===== Given data

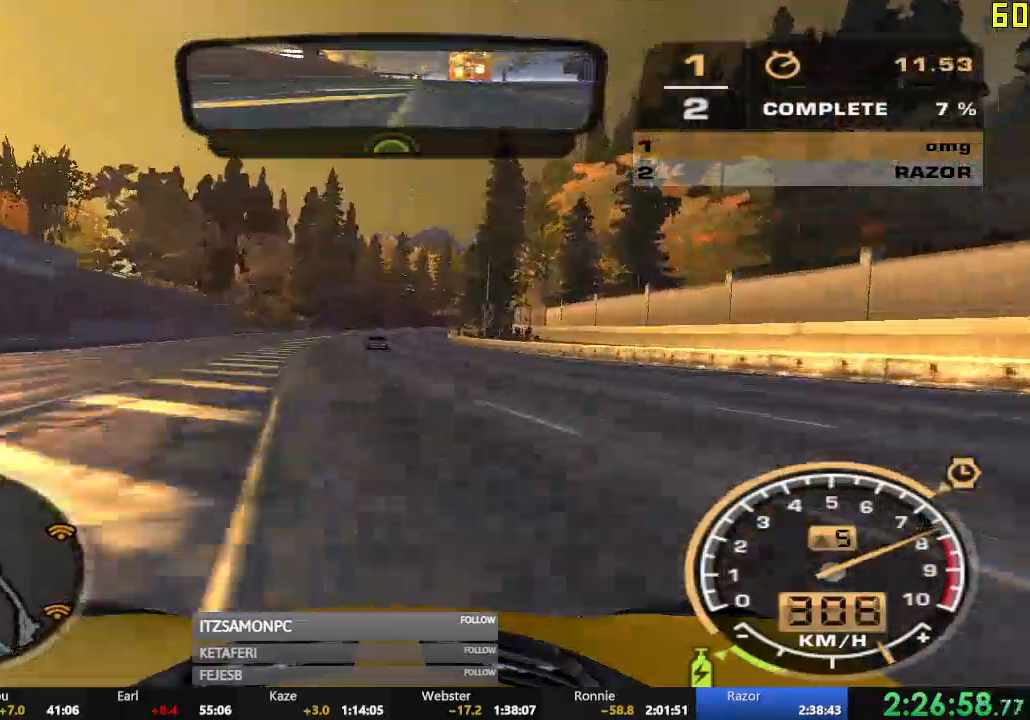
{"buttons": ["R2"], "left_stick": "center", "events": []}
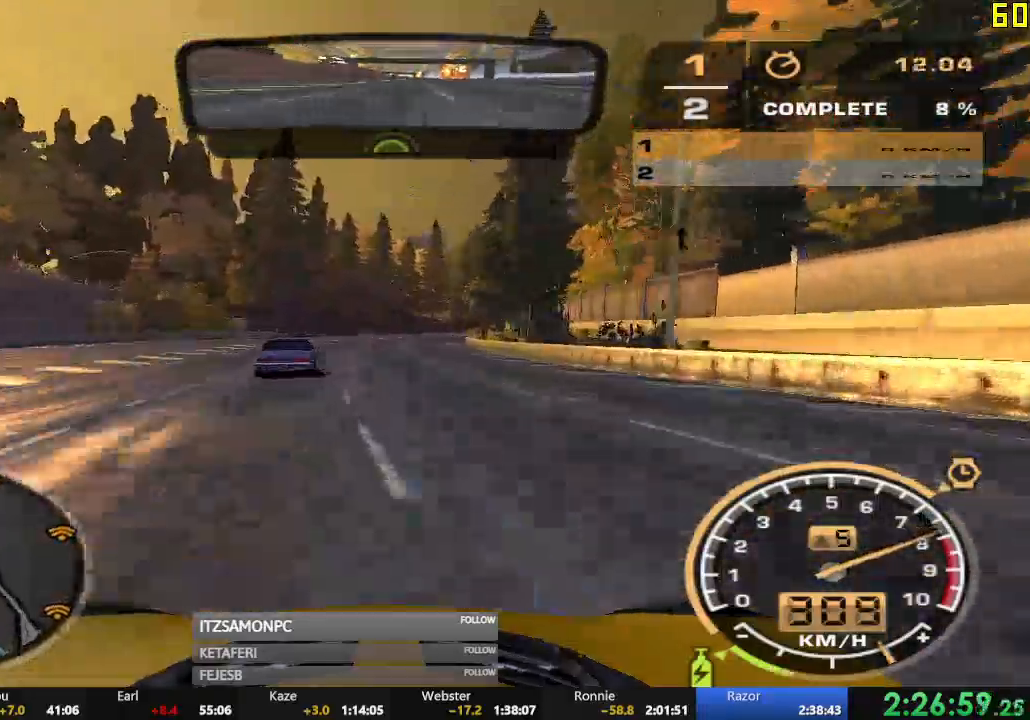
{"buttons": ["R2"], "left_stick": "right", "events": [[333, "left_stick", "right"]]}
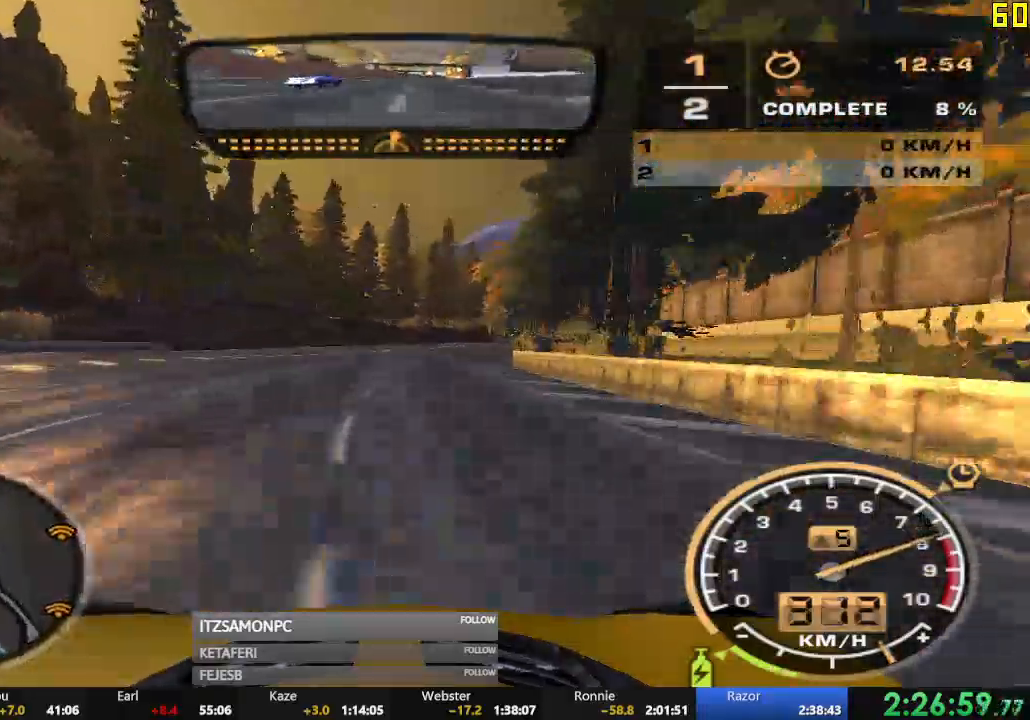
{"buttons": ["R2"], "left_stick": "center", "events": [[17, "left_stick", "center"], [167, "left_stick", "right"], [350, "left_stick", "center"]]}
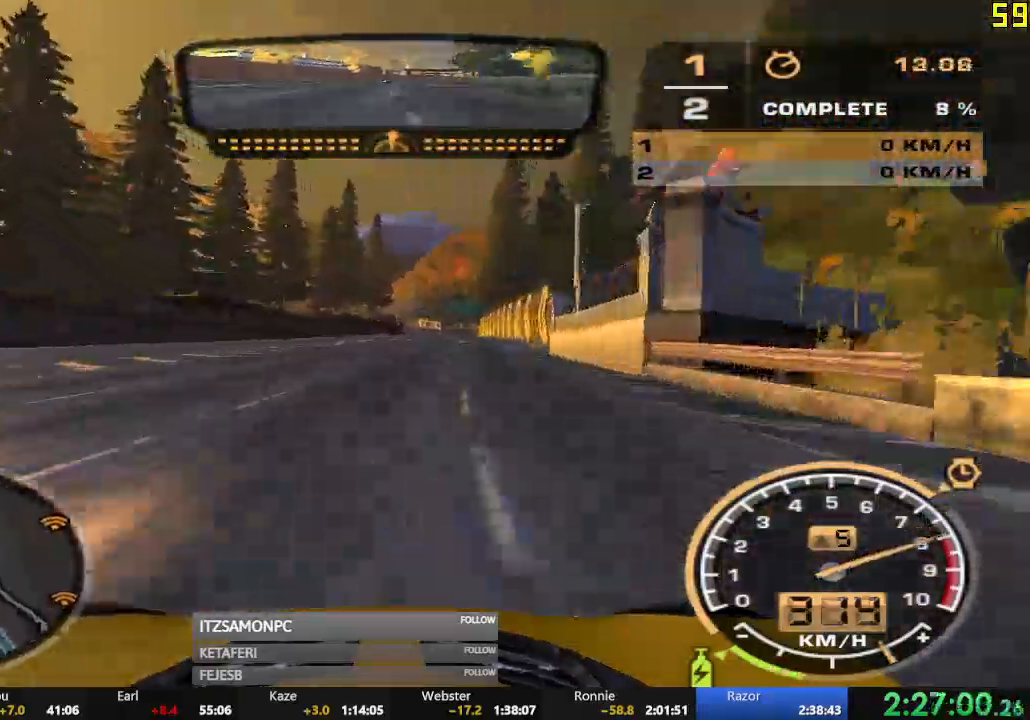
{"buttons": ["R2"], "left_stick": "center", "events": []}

==========

◆ What you should do ◆
Would it be possible to reproduce the material word for word, images omitted?

◆ Answer for this exercise ◆
{"buttons": ["R2"], "left_stick": "center", "events": []}
{"buttons": ["R2"], "left_stick": "right", "events": [[333, "left_stick", "right"]]}
{"buttons": ["R2"], "left_stick": "center", "events": [[17, "left_stick", "center"], [167, "left_stick", "right"], [350, "left_stick", "center"]]}
{"buttons": ["R2"], "left_stick": "center", "events": []}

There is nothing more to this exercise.